Scanning may not work anyway as some sites/servers will stop responding to you if it detects port scanning.
Port scanning for security purposes is acceptable with appropriate authorization. In this case it us used to determine if services which should not be available are available. It can also be used to provide a map of listening ports for additional uses including service auditing.
Port scanning is rude, likely to be against network policies, and won’t scale very well.
There are systems intended for things like service discovery, such as zeroconf. Look into those.
Some questions in response to your question:
- Is the computer on the other end under your “control” (on the same LAN/WAN/VPN, accessible by you under some agreement with whatever remote network the computer is hooked into)?
- Are you scanning “intelligently” (trying the ports most likely to be the ones used first)?
- Could there be multiple copies of the same or similar software running on different ports?
If the answers are “yes”, “yes”, and “no”, respectively, then a port scan is probably permissible. If you don’t know exactly which port you must connect on (and it’s not the default for the application or higher-tier protocol being used), then the only two options are to ask some authority (human or automated) or to try all possibilities.
Things that are always bad about port scanning are:
- Port scans are a common attack precursor; the attacker is looking for an open door to establish a connection for further exploits. Thus, sysadmins and the hardware they maintain will see your scan, assume it’s hostile and take steps to shut you down.
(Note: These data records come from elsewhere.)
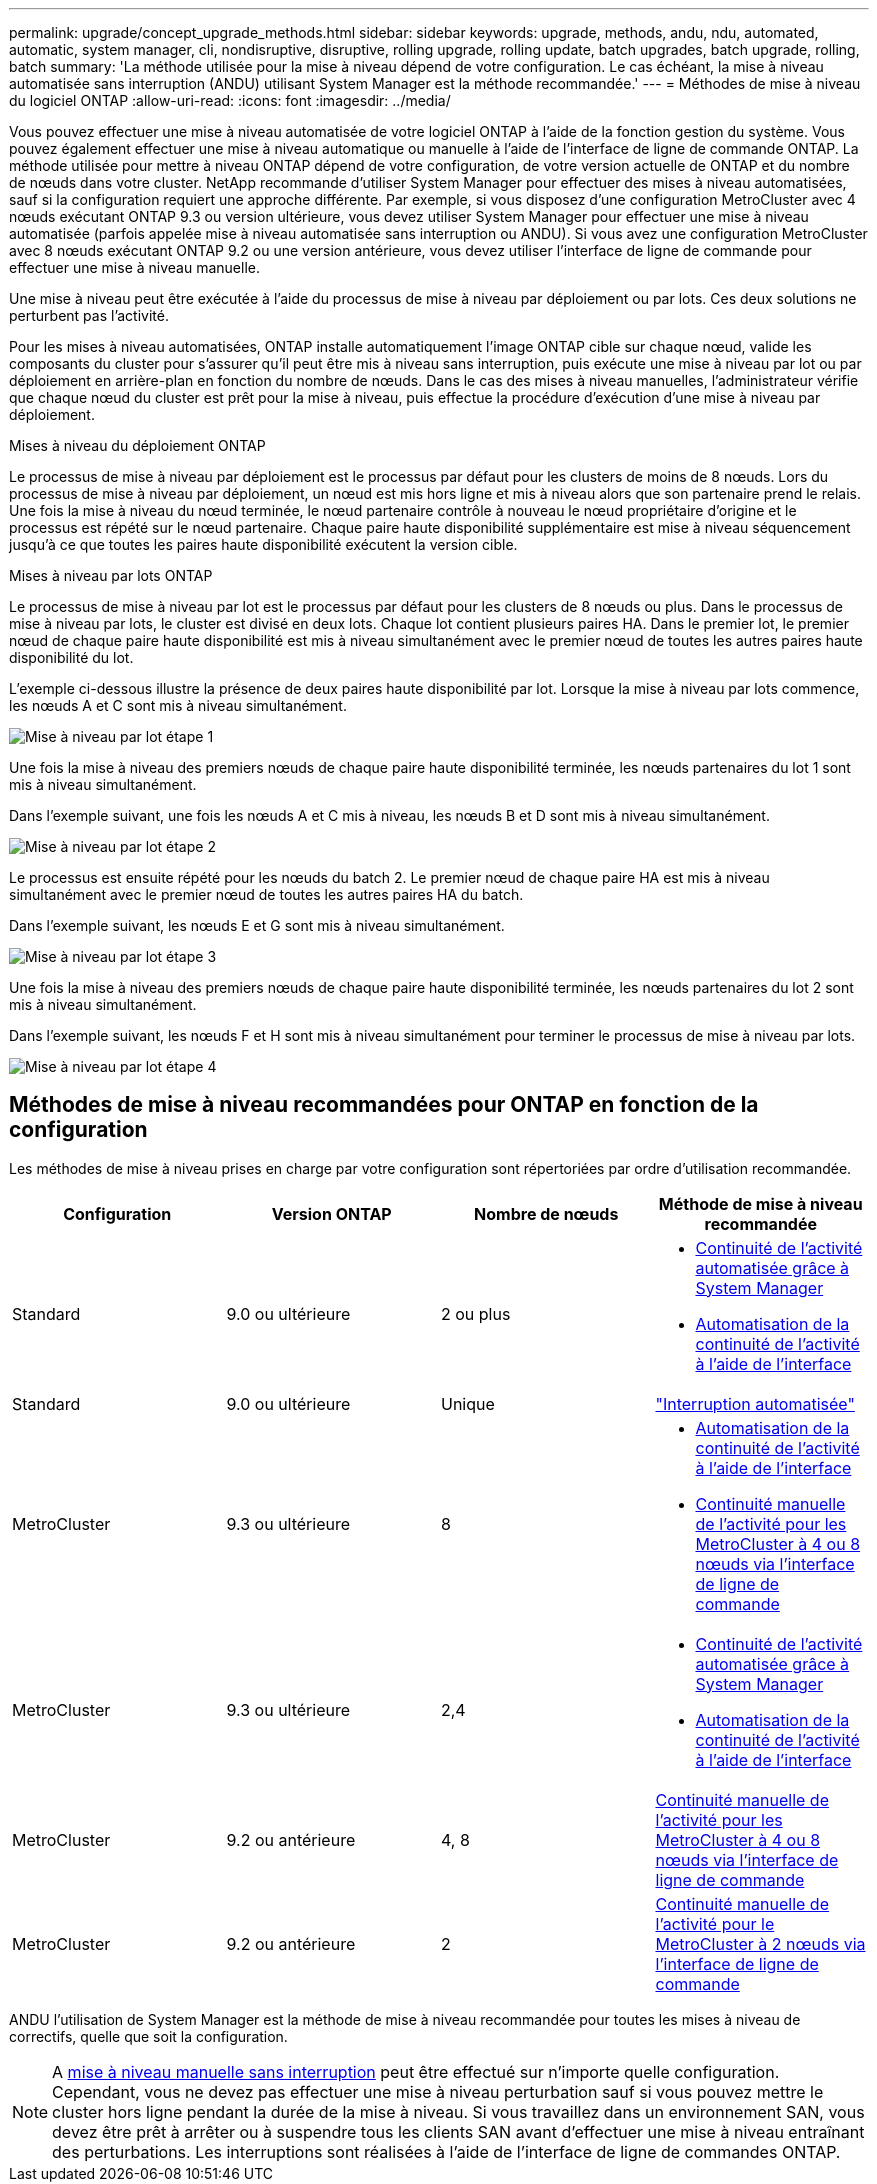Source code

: ---
permalink: upgrade/concept_upgrade_methods.html 
sidebar: sidebar 
keywords: upgrade, methods, andu, ndu, automated, automatic, system manager, cli, nondisruptive, disruptive, rolling upgrade, rolling update, batch upgrades, batch upgrade, rolling, batch 
summary: 'La méthode utilisée pour la mise à niveau dépend de votre configuration.  Le cas échéant, la mise à niveau automatisée sans interruption (ANDU) utilisant System Manager est la méthode recommandée.' 
---
= Méthodes de mise à niveau du logiciel ONTAP
:allow-uri-read: 
:icons: font
:imagesdir: ../media/


[role="lead"]
Vous pouvez effectuer une mise à niveau automatisée de votre logiciel ONTAP à l'aide de la fonction gestion du système. Vous pouvez également effectuer une mise à niveau automatique ou manuelle à l'aide de l'interface de ligne de commande ONTAP. La méthode utilisée pour mettre à niveau ONTAP dépend de votre configuration, de votre version actuelle de ONTAP et du nombre de nœuds dans votre cluster. NetApp recommande d'utiliser System Manager pour effectuer des mises à niveau automatisées, sauf si la configuration requiert une approche différente. Par exemple, si vous disposez d'une configuration MetroCluster avec 4 nœuds exécutant ONTAP 9.3 ou version ultérieure, vous devez utiliser System Manager pour effectuer une mise à niveau automatisée (parfois appelée mise à niveau automatisée sans interruption ou ANDU). Si vous avez une configuration MetroCluster avec 8 nœuds exécutant ONTAP 9.2 ou une version antérieure, vous devez utiliser l'interface de ligne de commande pour effectuer une mise à niveau manuelle.

Une mise à niveau peut être exécutée à l'aide du processus de mise à niveau par déploiement ou par lots. Ces deux solutions ne perturbent pas l'activité.

Pour les mises à niveau automatisées, ONTAP installe automatiquement l'image ONTAP cible sur chaque nœud, valide les composants du cluster pour s'assurer qu'il peut être mis à niveau sans interruption, puis exécute une mise à niveau par lot ou par déploiement en arrière-plan en fonction du nombre de nœuds. Dans le cas des mises à niveau manuelles, l'administrateur vérifie que chaque nœud du cluster est prêt pour la mise à niveau, puis effectue la procédure d'exécution d'une mise à niveau par déploiement.

.Mises à niveau du déploiement ONTAP
Le processus de mise à niveau par déploiement est le processus par défaut pour les clusters de moins de 8 nœuds.  Lors du processus de mise à niveau par déploiement, un nœud est mis hors ligne et mis à niveau alors que son partenaire prend le relais. Une fois la mise à niveau du nœud terminée, le nœud partenaire contrôle à nouveau le nœud propriétaire d'origine et le processus est répété sur le nœud partenaire. Chaque paire haute disponibilité supplémentaire est mise à niveau séquencement jusqu'à ce que toutes les paires haute disponibilité exécutent la version cible.

.Mises à niveau par lots ONTAP
Le processus de mise à niveau par lot est le processus par défaut pour les clusters de 8 nœuds ou plus.  Dans le processus de mise à niveau par lots, le cluster est divisé en deux lots.  Chaque lot contient plusieurs paires HA. Dans le premier lot, le premier nœud de chaque paire haute disponibilité est mis à niveau simultanément avec le premier nœud de toutes les autres paires haute disponibilité du lot.

L'exemple ci-dessous illustre la présence de deux paires haute disponibilité par lot.  Lorsque la mise à niveau par lots commence, les nœuds A et C sont mis à niveau simultanément.

image:batch_upgrade_set_1_ieops-1607.png["Mise à niveau par lot étape 1"]

Une fois la mise à niveau des premiers nœuds de chaque paire haute disponibilité terminée, les nœuds partenaires du lot 1 sont mis à niveau simultanément.

Dans l'exemple suivant, une fois les nœuds A et C mis à niveau, les nœuds B et D sont mis à niveau simultanément.

image:batch_upgrade_set_2_ieops-1619.png["Mise à niveau par lot étape 2"]

Le processus est ensuite répété pour les nœuds du batch 2. Le premier nœud de chaque paire HA est mis à niveau simultanément avec le premier nœud de toutes les autres paires HA du batch.

Dans l'exemple suivant, les nœuds E et G sont mis à niveau simultanément.

image:batch_upgrade_set_3_ieops-1612.png["Mise à niveau par lot étape 3"]

Une fois la mise à niveau des premiers nœuds de chaque paire haute disponibilité terminée, les nœuds partenaires du lot 2 sont mis à niveau simultanément.

Dans l'exemple suivant, les nœuds F et H sont mis à niveau simultanément pour terminer le processus de mise à niveau par lots.

image:batch_upgrade_set_4_ieops-1620.png["Mise à niveau par lot étape 4"]



== Méthodes de mise à niveau recommandées pour ONTAP en fonction de la configuration

Les méthodes de mise à niveau prises en charge par votre configuration sont répertoriées par ordre d'utilisation recommandée.

[cols="4"]
|===
| Configuration | Version ONTAP | Nombre de nœuds | Méthode de mise à niveau recommandée 


| Standard | 9.0 ou ultérieure | 2 ou plus  a| 
* xref:task_upgrade_andu_sm.html[Continuité de l'activité automatisée grâce à System Manager]
* xref:task_upgrade_andu_cli.html[Automatisation de la continuité de l'activité à l'aide de l'interface]




| Standard | 9.0 ou ultérieure | Unique | link:../system-admin/single-node-clusters.html["Interruption automatisée"] 


| MetroCluster | 9.3 ou ultérieure | 8  a| 
* xref:task_upgrade_andu_cli.html[Automatisation de la continuité de l'activité à l'aide de l'interface]
* xref:task_updating_a_four_or_eight_node_mcc.html[Continuité manuelle de l'activité pour les MetroCluster à 4 ou 8 nœuds via l'interface de ligne de commande]




| MetroCluster | 9.3 ou ultérieure | 2,4  a| 
* xref:task_upgrade_andu_sm.html[Continuité de l'activité automatisée grâce à System Manager]
* xref:task_upgrade_andu_cli.html[Automatisation de la continuité de l'activité à l'aide de l'interface]




| MetroCluster | 9.2 ou antérieure | 4, 8 | xref:task_updating_a_four_or_eight_node_mcc.html[Continuité manuelle de l'activité pour les MetroCluster à 4 ou 8 nœuds via l'interface de ligne de commande] 


| MetroCluster | 9.2 ou antérieure | 2 | xref:task_updating_a_two_node_metrocluster_configuration_in_ontap_9_2_and_earlier.html[Continuité manuelle de l'activité pour le MetroCluster à 2 nœuds via l'interface de ligne de commande] 
|===
ANDU l'utilisation de System Manager est la méthode de mise à niveau recommandée pour toutes les mises à niveau de correctifs, quelle que soit la configuration.


NOTE: A xref:task_updating_an_ontap_cluster_disruptively.html[mise à niveau manuelle sans interruption] peut être effectué sur n'importe quelle configuration.  Cependant, vous ne devez pas effectuer une mise à niveau perturbation sauf si vous pouvez mettre le cluster hors ligne pendant la durée de la mise à niveau. Si vous travaillez dans un environnement SAN, vous devez être prêt à arrêter ou à suspendre tous les clients SAN avant d'effectuer une mise à niveau entraînant des perturbations. Les interruptions sont réalisées à l'aide de l'interface de ligne de commandes ONTAP.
- If port scans are to be expected as normal, the effectiveness of many anti-hacking tools is greatly reduced. As in the previous point, port scans are a common precursor to an attack. If some scans are to be expected as normal, and others shut down as hacking, the sysadmin/firewall must know exactly which is which (and whenever there’s a legitimate way to get in, there’s a way to spoof it).
- Port scans take time. If the remote computer ignores rather than rejects connection requests, each attempt must time out (taking several seconds) instead of your scan being able to move on to the next port after a rejection (bound mainly by threading and network latency).
However, targeted port scans on computers under your control can be a useful diagnostic. I implemented a port scanner into some software my company’s help desk uses, as a diagnostic to determine why a machine they support is responding to pings but not allowing more advanced access.